### WORK INSTRUCTION
Give again, exactly as written, each line of the material below starting at the line that contains "(endometrial) stained with" and ending at the line that contains "tissue: human liver". Both ends count, and no other line does.

### DATA EXTRACT

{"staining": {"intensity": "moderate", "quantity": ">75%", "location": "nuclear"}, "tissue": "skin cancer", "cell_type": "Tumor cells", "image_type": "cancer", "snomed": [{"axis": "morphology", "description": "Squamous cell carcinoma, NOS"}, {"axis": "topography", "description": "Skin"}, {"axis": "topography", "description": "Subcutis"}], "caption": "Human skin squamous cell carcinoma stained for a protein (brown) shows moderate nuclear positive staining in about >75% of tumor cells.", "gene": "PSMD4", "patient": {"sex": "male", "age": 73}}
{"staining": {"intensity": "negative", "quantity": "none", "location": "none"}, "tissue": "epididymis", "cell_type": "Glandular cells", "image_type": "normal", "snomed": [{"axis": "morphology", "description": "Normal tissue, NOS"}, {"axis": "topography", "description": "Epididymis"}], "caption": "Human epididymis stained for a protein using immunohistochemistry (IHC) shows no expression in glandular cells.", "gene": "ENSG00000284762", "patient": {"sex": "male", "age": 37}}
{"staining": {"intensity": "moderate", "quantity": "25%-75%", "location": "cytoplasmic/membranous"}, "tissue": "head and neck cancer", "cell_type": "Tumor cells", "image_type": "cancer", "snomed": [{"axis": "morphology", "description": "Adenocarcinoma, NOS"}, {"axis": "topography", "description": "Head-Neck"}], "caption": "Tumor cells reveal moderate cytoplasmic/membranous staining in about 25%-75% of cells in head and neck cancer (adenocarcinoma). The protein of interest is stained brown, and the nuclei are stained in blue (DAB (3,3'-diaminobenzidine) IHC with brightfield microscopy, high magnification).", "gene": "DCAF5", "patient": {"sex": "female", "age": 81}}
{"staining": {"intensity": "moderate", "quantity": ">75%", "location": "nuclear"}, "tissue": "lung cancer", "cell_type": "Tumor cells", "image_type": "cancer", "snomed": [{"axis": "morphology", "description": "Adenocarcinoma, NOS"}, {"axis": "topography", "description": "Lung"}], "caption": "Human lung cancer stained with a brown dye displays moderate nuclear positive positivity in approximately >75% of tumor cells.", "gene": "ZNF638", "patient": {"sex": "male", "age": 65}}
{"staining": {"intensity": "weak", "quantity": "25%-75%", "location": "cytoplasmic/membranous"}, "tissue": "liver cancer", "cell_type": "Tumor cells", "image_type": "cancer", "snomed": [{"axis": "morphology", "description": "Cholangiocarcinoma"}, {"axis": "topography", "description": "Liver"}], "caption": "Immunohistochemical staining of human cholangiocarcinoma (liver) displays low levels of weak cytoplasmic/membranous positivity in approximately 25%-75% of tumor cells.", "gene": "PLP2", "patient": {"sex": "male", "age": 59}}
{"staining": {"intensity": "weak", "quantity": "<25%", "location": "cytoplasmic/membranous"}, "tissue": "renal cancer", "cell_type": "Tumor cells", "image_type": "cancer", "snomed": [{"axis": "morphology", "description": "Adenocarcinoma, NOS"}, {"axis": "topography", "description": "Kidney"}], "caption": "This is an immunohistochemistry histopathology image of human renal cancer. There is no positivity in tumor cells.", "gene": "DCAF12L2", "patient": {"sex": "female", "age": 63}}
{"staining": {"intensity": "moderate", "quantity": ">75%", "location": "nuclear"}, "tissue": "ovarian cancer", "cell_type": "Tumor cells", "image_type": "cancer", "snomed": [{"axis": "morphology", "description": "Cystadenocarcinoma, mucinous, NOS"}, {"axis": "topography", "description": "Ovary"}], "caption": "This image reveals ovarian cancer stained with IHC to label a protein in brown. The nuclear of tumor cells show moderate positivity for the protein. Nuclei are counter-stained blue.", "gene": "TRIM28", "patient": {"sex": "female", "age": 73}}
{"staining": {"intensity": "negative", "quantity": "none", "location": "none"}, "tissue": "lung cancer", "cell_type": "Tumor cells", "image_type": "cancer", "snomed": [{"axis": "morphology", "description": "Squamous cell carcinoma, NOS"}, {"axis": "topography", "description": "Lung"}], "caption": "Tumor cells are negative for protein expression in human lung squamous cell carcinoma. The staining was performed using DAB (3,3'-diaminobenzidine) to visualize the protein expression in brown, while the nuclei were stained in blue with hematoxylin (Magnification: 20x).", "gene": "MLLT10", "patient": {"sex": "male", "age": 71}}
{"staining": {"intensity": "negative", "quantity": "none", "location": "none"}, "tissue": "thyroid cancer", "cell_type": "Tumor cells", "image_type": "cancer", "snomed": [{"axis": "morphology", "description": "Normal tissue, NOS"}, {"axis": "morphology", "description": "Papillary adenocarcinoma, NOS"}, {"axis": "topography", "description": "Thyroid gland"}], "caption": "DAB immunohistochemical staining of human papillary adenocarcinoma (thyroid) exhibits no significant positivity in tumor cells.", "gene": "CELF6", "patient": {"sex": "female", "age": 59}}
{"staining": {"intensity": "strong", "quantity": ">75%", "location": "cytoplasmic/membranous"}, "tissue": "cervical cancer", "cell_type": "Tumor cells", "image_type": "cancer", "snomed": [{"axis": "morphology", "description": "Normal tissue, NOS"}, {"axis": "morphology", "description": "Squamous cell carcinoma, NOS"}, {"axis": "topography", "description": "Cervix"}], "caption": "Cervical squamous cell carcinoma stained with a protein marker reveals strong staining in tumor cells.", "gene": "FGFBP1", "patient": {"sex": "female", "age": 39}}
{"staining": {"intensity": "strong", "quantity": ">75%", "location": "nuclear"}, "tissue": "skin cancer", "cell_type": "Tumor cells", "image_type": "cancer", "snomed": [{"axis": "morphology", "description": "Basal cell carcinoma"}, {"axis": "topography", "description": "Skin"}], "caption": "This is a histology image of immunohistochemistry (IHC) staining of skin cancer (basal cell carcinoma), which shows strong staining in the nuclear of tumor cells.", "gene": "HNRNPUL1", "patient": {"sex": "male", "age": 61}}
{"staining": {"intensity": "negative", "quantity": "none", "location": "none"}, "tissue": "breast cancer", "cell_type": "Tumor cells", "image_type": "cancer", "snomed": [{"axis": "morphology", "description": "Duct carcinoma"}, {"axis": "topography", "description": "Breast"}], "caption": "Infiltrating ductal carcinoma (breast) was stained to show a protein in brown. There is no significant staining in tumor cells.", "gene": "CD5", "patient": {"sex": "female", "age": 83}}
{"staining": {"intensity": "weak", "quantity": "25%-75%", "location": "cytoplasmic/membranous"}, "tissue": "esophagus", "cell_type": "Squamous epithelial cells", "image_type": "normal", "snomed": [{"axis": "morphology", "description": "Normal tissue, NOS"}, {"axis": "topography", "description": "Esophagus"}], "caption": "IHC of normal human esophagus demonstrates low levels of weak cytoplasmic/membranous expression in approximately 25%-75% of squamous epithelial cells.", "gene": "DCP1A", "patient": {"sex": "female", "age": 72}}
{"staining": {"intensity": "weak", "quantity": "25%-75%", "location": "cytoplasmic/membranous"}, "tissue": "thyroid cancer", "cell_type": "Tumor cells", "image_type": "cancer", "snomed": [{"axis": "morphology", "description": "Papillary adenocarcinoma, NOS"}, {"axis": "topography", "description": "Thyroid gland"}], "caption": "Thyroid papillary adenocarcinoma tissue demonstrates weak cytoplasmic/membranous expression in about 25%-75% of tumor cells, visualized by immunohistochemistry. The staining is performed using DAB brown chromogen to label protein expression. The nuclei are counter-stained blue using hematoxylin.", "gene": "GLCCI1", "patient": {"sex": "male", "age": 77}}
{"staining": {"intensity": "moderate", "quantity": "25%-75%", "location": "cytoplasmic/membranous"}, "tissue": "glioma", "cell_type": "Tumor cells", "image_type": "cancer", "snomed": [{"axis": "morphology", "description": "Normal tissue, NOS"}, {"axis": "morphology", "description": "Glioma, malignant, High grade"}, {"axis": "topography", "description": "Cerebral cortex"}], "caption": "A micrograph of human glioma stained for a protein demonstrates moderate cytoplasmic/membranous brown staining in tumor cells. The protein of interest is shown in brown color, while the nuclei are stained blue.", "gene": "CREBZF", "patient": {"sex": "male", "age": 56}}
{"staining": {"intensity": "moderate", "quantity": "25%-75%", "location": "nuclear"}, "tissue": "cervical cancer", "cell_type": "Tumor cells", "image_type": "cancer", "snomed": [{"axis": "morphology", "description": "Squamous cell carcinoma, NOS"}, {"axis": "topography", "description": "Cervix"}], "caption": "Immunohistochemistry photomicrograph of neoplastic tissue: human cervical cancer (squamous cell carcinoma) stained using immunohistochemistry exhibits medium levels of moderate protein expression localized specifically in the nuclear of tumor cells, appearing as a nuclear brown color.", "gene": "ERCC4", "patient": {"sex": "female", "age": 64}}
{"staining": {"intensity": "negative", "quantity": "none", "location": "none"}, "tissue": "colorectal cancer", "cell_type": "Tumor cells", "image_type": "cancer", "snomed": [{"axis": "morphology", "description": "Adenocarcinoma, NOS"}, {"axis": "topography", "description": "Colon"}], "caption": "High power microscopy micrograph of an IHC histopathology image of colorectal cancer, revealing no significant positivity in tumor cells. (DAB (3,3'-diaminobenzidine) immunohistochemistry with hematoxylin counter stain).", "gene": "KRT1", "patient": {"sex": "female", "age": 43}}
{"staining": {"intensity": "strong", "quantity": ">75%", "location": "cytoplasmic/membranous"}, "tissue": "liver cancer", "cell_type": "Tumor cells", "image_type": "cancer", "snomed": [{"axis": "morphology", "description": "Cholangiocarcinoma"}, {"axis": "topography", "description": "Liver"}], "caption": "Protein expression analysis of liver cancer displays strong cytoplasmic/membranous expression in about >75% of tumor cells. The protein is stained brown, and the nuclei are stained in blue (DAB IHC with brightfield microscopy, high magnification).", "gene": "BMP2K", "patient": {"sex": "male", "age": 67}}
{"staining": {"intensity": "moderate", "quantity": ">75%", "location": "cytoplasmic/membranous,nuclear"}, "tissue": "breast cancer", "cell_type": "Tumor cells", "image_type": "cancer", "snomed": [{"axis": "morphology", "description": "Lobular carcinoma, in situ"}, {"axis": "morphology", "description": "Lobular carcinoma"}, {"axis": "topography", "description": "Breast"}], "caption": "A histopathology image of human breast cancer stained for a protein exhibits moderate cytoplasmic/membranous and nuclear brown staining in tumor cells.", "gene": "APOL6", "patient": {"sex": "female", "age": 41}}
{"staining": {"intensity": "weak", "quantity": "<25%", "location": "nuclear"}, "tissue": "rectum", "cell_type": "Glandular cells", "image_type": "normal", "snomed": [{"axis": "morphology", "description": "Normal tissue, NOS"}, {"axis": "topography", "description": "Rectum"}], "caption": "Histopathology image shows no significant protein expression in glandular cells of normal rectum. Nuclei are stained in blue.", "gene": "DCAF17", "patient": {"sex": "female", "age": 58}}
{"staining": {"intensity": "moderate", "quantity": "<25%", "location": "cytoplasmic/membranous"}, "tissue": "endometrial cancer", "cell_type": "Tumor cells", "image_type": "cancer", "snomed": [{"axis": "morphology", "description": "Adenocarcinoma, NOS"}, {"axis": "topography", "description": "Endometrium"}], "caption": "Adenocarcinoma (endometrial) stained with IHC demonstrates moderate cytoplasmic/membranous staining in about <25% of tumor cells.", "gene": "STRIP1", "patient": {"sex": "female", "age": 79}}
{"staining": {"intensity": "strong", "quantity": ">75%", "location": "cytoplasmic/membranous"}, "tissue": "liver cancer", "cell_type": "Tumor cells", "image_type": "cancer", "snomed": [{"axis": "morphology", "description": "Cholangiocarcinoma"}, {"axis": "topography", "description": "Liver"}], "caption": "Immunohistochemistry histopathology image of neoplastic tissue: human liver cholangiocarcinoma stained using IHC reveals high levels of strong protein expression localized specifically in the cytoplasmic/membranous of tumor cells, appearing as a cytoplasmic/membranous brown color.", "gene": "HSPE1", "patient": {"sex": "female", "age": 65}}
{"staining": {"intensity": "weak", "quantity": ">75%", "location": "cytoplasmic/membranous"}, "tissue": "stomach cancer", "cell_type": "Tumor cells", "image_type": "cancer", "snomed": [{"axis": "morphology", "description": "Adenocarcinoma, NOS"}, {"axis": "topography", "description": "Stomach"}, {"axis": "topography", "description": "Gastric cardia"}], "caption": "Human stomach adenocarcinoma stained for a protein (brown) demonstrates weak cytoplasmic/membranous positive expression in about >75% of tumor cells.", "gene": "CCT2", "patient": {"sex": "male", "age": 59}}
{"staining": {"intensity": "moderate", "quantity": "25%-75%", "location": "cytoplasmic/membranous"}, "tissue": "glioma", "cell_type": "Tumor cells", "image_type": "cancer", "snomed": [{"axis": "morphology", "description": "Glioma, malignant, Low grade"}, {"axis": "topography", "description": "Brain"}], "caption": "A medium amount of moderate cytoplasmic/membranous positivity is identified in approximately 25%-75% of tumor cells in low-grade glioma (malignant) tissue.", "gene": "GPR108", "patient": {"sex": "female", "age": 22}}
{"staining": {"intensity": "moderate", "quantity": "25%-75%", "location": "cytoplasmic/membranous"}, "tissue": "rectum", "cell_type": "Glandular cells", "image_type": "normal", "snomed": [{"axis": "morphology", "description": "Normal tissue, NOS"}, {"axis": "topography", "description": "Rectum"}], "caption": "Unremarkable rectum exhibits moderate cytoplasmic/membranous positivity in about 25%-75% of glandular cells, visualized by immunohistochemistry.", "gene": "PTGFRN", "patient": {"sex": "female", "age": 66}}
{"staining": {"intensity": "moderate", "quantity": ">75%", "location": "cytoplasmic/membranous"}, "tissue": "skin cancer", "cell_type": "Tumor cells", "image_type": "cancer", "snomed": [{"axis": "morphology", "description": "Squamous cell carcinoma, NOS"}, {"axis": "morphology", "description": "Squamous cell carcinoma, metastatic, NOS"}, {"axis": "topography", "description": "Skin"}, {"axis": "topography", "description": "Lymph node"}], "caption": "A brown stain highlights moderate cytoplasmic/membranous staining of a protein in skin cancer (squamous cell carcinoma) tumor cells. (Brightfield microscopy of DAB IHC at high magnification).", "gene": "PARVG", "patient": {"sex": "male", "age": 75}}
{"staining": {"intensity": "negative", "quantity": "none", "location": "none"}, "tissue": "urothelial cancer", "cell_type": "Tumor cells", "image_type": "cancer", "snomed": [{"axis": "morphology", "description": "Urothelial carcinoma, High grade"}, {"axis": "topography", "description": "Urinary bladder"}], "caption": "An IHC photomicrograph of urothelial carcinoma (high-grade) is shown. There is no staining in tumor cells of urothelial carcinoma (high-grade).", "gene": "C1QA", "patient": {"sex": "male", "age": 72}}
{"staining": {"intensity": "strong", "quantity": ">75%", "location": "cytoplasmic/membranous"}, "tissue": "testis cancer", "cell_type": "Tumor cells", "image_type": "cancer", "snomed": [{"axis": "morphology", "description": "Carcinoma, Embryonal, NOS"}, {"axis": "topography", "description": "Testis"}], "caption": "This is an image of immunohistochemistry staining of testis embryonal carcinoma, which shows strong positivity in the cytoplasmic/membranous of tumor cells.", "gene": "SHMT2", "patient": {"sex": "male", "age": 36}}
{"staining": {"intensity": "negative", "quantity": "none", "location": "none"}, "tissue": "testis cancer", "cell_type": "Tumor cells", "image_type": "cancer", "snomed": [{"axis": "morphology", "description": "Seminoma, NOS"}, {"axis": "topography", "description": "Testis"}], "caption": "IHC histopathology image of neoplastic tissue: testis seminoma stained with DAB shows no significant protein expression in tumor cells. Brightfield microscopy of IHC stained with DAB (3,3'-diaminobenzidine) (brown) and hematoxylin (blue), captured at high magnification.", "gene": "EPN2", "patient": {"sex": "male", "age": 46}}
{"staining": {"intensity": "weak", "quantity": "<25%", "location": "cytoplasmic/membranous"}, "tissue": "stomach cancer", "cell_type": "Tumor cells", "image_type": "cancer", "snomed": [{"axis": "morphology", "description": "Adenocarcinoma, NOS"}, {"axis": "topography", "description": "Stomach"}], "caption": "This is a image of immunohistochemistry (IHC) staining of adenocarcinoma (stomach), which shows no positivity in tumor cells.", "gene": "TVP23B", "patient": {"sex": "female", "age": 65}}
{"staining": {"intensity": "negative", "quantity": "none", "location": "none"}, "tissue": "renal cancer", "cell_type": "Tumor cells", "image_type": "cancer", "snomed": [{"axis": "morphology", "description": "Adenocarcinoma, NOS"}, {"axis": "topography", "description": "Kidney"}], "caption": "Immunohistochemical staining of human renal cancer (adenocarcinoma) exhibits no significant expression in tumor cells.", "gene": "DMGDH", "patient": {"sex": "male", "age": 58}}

### TASK RESULT
{"staining": {"intensity": "moderate", "quantity": "<25%", "location": "cytoplasmic/membranous"}, "tissue": "endometrial cancer", "cell_type": "Tumor cells", "image_type": "cancer", "snomed": [{"axis": "morphology", "description": "Adenocarcinoma, NOS"}, {"axis": "topography", "description": "Endometrium"}], "caption": "Adenocarcinoma (endometrial) stained with IHC demonstrates moderate cytoplasmic/membranous staining in about <25% of tumor cells.", "gene": "STRIP1", "patient": {"sex": "female", "age": 79}}
{"staining": {"intensity": "strong", "quantity": ">75%", "location": "cytoplasmic/membranous"}, "tissue": "liver cancer", "cell_type": "Tumor cells", "image_type": "cancer", "snomed": [{"axis": "morphology", "description": "Cholangiocarcinoma"}, {"axis": "topography", "description": "Liver"}], "caption": "Immunohistochemistry histopathology image of neoplastic tissue: human liver cholangiocarcinoma stained using IHC reveals high levels of strong protein expression localized specifically in the cytoplasmic/membranous of tumor cells, appearing as a cytoplasmic/membranous brown color.", "gene": "HSPE1", "patient": {"sex": "female", "age": 65}}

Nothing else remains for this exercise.